**Exercise objective:**
Set down each line of the data below exactly as it stands, dropping the pictures.

**** Dataset excerpts ****

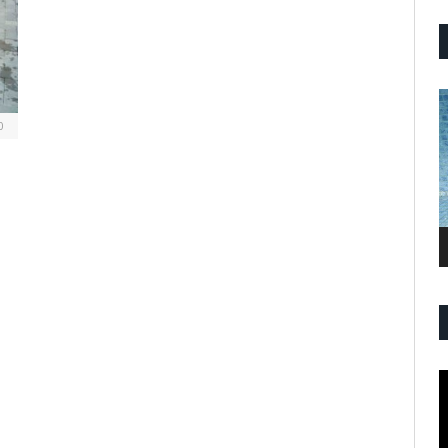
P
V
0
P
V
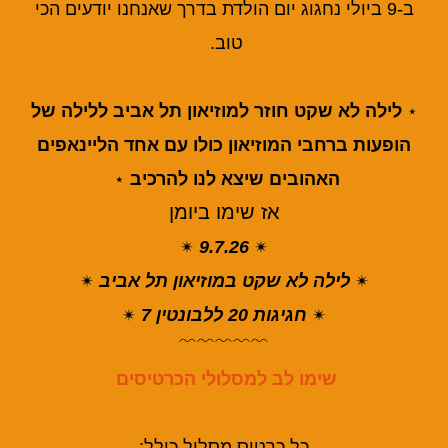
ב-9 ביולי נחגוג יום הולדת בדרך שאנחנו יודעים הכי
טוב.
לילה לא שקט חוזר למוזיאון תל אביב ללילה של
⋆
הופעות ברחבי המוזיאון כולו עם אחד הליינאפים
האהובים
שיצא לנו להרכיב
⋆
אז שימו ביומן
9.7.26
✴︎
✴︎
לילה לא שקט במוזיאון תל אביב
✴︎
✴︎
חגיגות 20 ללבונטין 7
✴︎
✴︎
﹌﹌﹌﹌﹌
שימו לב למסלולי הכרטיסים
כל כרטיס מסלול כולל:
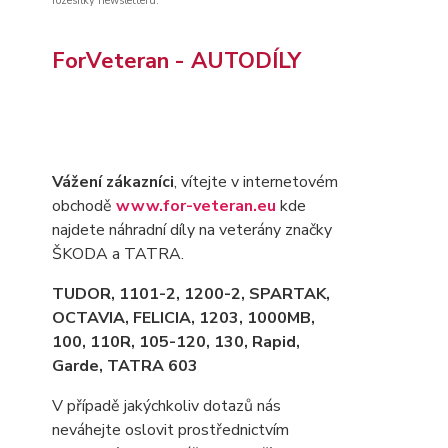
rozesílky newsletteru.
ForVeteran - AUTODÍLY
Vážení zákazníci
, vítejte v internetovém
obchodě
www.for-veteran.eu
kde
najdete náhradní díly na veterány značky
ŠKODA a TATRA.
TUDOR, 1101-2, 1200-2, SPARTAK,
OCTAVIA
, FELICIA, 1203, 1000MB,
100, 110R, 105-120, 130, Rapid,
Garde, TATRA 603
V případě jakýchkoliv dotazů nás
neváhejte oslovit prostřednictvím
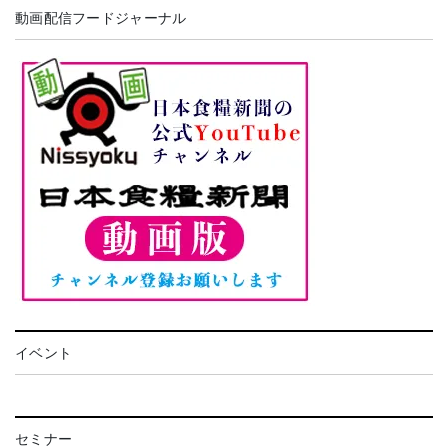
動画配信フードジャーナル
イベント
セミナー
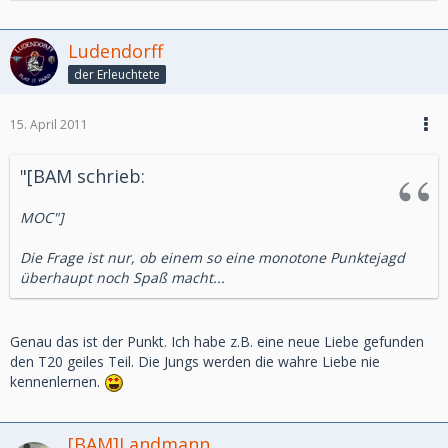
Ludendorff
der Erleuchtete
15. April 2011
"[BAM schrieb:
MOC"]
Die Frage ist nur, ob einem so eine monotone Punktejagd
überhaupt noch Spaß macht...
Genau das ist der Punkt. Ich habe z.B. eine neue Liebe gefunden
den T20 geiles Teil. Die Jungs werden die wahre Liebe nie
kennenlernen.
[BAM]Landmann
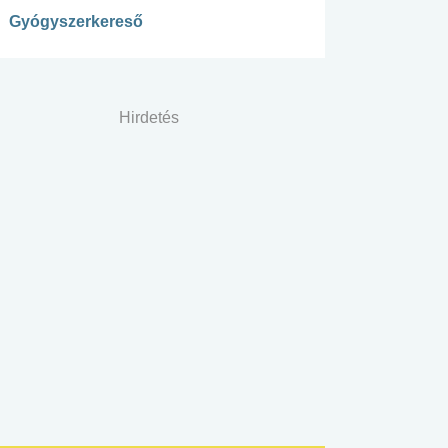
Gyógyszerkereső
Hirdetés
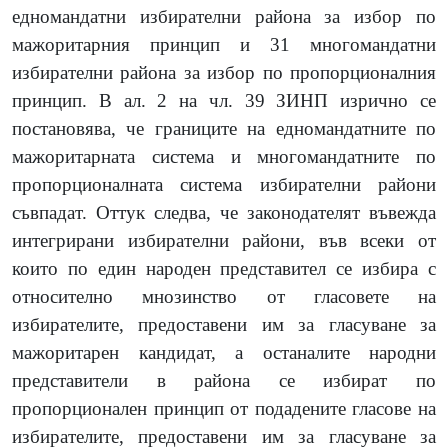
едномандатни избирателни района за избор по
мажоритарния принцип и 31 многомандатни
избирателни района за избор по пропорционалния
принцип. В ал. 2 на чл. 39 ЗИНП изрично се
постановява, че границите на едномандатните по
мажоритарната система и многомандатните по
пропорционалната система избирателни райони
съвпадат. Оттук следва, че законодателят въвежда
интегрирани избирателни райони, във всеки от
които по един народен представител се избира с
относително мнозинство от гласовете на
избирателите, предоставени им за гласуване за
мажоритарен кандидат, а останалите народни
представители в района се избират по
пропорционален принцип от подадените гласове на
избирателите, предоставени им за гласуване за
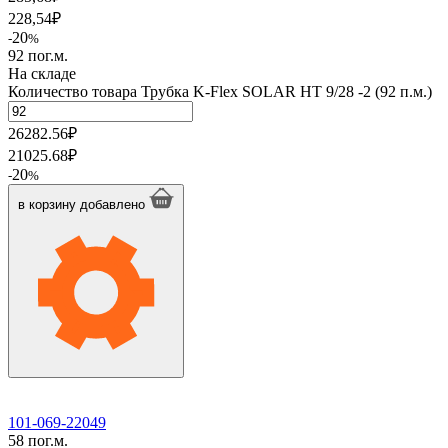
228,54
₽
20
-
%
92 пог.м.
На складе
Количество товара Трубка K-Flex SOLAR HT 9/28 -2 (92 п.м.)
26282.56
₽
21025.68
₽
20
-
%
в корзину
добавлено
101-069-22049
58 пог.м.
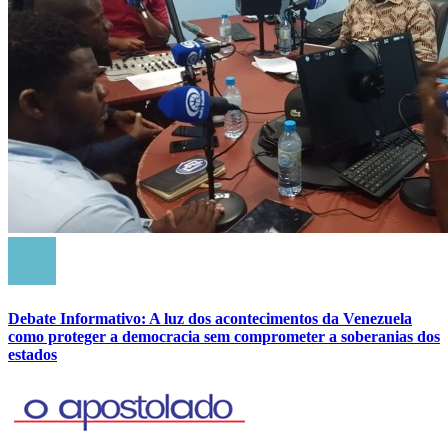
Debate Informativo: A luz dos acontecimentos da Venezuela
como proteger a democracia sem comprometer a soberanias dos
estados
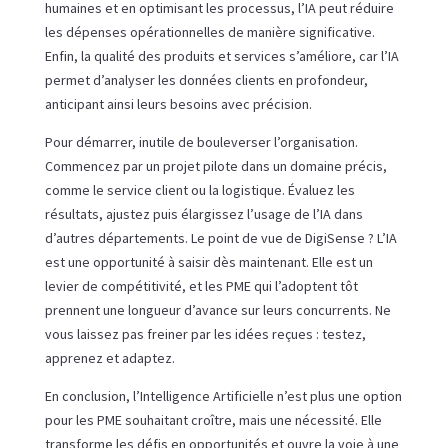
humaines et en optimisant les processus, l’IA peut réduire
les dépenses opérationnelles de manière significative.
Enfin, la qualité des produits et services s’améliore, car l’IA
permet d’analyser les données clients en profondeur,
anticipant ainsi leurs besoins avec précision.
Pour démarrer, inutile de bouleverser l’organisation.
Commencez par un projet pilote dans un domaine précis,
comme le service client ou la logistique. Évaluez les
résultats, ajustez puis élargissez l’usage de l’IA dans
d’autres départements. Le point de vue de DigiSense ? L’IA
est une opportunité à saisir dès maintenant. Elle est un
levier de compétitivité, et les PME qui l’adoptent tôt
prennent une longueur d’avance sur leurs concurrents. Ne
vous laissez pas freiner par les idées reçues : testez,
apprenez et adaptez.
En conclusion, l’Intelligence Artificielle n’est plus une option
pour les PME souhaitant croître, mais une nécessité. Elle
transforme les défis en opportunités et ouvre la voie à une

****

**Result for this exercise:**
P
V
0
P
V
ב-9 ביולי נחגוג יום הולדת בדרך שאנחנו יודעים הכי
טוב.
לילה לא שקט חוזר למוזיאון תל אביב ללילה של
⋆
הופעות ברחבי המוזיאון כולו עם אחד הליינאפים
האהובים
שיצא לנו להרכיב
⋆
אז שימו ביומן
9.7.26
✴︎
✴︎
לילה לא שקט במוזיאון תל אביב
✴︎
✴︎
חגיגות 20 ללבונטין 7
✴︎
✴︎
﹌﹌﹌﹌﹌
שימו לב למסלולי הכרטיסים
כל כרטיס מסלול כולל:
rozesílky newsletteru.
ForVeteran - AUTODÍLY
Vážení zákazníci
, vítejte v internetovém
obchodě
www.for-veteran.eu
kde
najdete náhradní díly na veterány značky
ŠKODA a TATRA.
TUDOR, 1101-2, 1200-2, SPARTAK,
OCTAVIA
, FELICIA, 1203, 1000MB,
100, 110R, 105-120, 130, Rapid,
Garde, TATRA 603
V případě jakýchkoliv dotazů nás
neváhejte oslovit prostřednictvím
動画配信フードジャーナル
イベント
セミナー
Ludendorff
der Erleuchtete
15. April 2011
"[BAM schrieb:
MOC"]
Die Frage ist nur, ob einem so eine monotone Punktejagd
überhaupt noch Spaß macht...
Genau das ist der Punkt. Ich habe z.B. eine neue Liebe gefunden
den T20 geiles Teil. Die Jungs werden die wahre Liebe nie
kennenlernen.
[BAM]Landmann
Gyógyszerkereső
Hirdetés
едномандатни избирателни района за избор по
мажоритарния принцип и 31 многомандатни
избирателни района за избор по пропорционалния
принцип. В ал. 2 на чл. 39 ЗИНП изрично се
постановява, че границите на едномандатните по
мажоритарната система и многомандатните по
пропорционалната система избирателни райони
съвпадат. Оттук следва, че законодателят въвежда
интегрирани избирателни райони, във всеки от
които по един народен представител се избира с
относително мнозинство от гласовете на
избирателите, предоставени им за гласуване за
мажоритарен кандидат, а останалите народни
представители в района се избират по
пропорционален принцип от подадените гласове на
избирателите, предоставени им за гласуване за
228,54
₽
20
-
%
92 пог.м.
На складе
Количество товара Трубка K-Flex SOLAR HT 9/28 -2 (92 п.м.)
26282.56
₽
21025.68
₽
20
-
%
в корзину
добавлено
101-069-22049
58 пог.м.
Debate Informativo: A luz dos acontecimentos da Venezuela
como proteger a democracia sem comprometer a soberanias dos
estados
humaines et en optimisant les processus, l’IA peut réduire
les dépenses opérationnelles de manière significative.
Enfin, la qualité des produits et services s’améliore, car l’IA
permet d’analyser les données clients en profondeur,
anticipant ainsi leurs besoins avec précision.
Pour démarrer, inutile de bouleverser l’organisation.
Commencez par un projet pilote dans un domaine précis,
comme le service client ou la logistique. Évaluez les
résultats, ajustez puis élargissez l’usage de l’IA dans
d’autres départements. Le point de vue de DigiSense ? L’IA
est une opportunité à saisir dès maintenant. Elle est un
levier de compétitivité, et les PME qui l’adoptent tôt
prennent une longueur d’avance sur leurs concurrents. Ne
vous laissez pas freiner par les idées reçues : testez,
apprenez et adaptez.
En conclusion, l’Intelligence Artificielle n’est plus une option
pour les PME souhaitant croître, mais une nécessité. Elle
transforme les défis en opportunités et ouvre la voie à une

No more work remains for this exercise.